Yes Elu I agree, but the point is if Sam would finally give into temptation or if h would have the power to cast the ring into Mount Doom. I believe that, if Frodo had trully died, Sam would have the power to cast the ring and would resist to temptation. Also, if Gollum hadn't appeared, Sam would try to take the ring from Frodo and trough it into the volcano. But I don't know what he would do if he had the ring so much time as Frodo.


----------



## Elu Thingol (Jun 12, 2002)

Well its a nice thought but not realisitic, Tolkien says anyone who uses the ring will be corrupted. Also, if Gollum had not saved the day in Mount Doom, I believe once Frodo was corrupted that he would have killed any threat to him including Sam.


----------



## Lantarion (Jun 12, 2002)

That is a frightening thought, Frodo killing Sam.

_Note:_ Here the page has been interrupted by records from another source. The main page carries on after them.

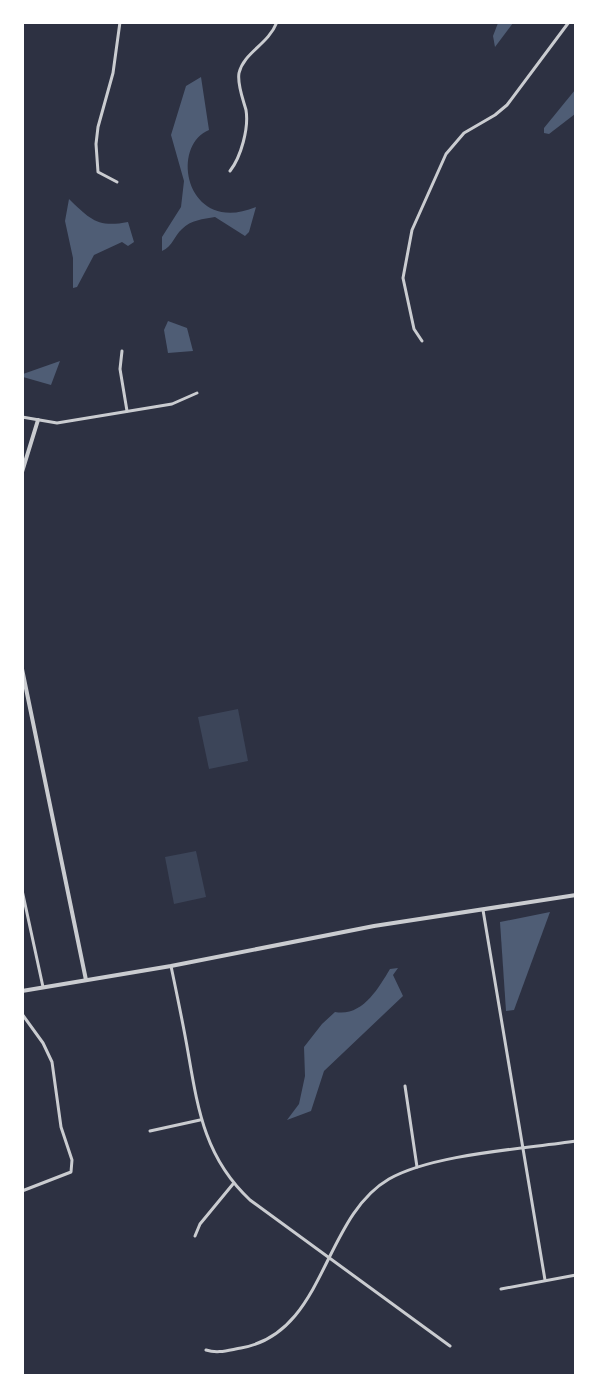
<svg xmlns="http://www.w3.org/2000/svg" width="598" height="1398" viewBox="0 0 598 1398" font-family="'Fira Sans Condensed',sans-serif">
<style>
.green{fill:#3c4559}
.water{fill:#4f5d75}
.lines{fill:none;stroke-linecap:round;stroke-linejoin:round}
.minor{stroke:#caccd0;stroke-width:3}
.tertiary{stroke:#caccd0;stroke-width:4}
</style>
<rect width="100%" height="100%" fill="#2d3142"/>
<!-- green -->
<g class="green">
<path d="M 238,709 L 248,761 L 209,769 L 198,717 Z"/>
<path d="M 196,851 L 206,897 L 174,904 L 165,857 Z"/>
</g>
<!-- water -->
<g class="water">
<path d="M 498,23 L 513,23 L 495,47 L 493,36 Z"/>
<path d="M 201,77 L 209,130 C 169,146 186,236 256,207 L 249,232 L 245,236 L 215,217 C 203,219 191,220 182,229 C 174,236 173,246 162,251 L 162,237 L 181,207 L 184,181 L 171,135 L 186,86 Z"/>
<path d="M 575,90 L 575,114 L 549,134 L 544,133 L 544,128 Z"/>
<path d="M 69,199 C 90,219 97,228 128,222 L 134,242 L 128,246 L 122,242 L 94,255 L 77,287 L 73,288 L 73,258 L 65,221 Z"/>
<path d="M 168,321 L 187,328 L 193,351 L 168,353 L 164,330 Z"/>
<path d="M 60,361 L 51,385 L 23,377 L 23,374 Z"/>
<path d="M 550,912 L 514,1010 L 506,1011 L 500,922 Z"/>
<path d="M 398,968 L 393,975 L 403,996 L 324,1071 L 311,1111 L 287,1120 L 299,1104 L 305,1076 L 304,1047 L 322,1024 L 335,1012 C 362,1017 378,989 390,969 Z"/>
</g>
<g class="lines">
<!-- minor -->
<g class="minor">
<path d="M 230,171 C 241,157 249,128 246,110 C 243,99 237,84 239,73 C 244,52 268,45 277,22"/>
<path d="M 117,182 L 98,172 L 96,144 L 98,127 L 113,73 L 120,22"/>
<path d="M 422,341 L 414,329 L 403,278 L 412,230 L 446,154 L 464,133 L 495,115 L 507,105 L 569,22"/>
<path d="M 122,351 L 120,369 L 127,411"/>
<path d="M 22,417 L 57,423 L 172,404 L 197,393"/>
<path d="M 22,890 L 43,987"/>
<path d="M 483,910 L 545,1280"/>
<path d="M 171,966 C 177,995 183,1023 188,1052 C 198,1110 205,1158 250,1200 L 450,1346"/>
<path d="M 22,1014 L 43,1043 L 52,1062 L 61,1127 L 72,1160 L 71,1172 L 22,1191"/>
<path d="M 405,1086 L 417,1167"/>
<path d="M 150,1131 L 200,1120"/>
<path d="M 195,1236 L 200,1224 L 233,1184"/>
<path d="M 501,1289 L 576,1275"/>
<path d="M 206,1350 C 218,1354 229,1350 241,1348 C 326,1333 322,1218 389,1179 C 433,1154 523,1149 576,1141"/>
</g>
<!-- tertiary -->
<g class="tertiary">
<path d="M 22,472 L 38,420"/>
<path d="M 22,669 L 86,980"/>
<path d="M 22,991 L 171,966 L 374,926 L 576,895"/>
</g>
</g>
<!-- border -->
<rect width="598" height="1398" fill="none" stroke="#ffffff" stroke-width="48"/>
</svg>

Or killing full stop! 
Yes alright, I apologize Ulairi, but you do have a tendency to lightly provoke people who express a little ignorance. But it's all good.  I'll read posts more carefully from now on, if it's any consolation.
But I suppose Sam would give in eventually, as anybody would. It's quite unthinkable to have Sam going insane, though, and any evidence to prove him strong enough to resist the Ring would be welcome.


----------



## Beorn (Jun 12, 2002)

> _Originally posted by Ulairi _
> *Which has already clearly been pointed out Ponti, read a few posts buddy! *



Funny you should say this Ulairi, because I remember one occasion where you completely skipped half of my post and started saying tsk tsk tsk to me....I know you've done this somewhere else too, but I can't remember...


----------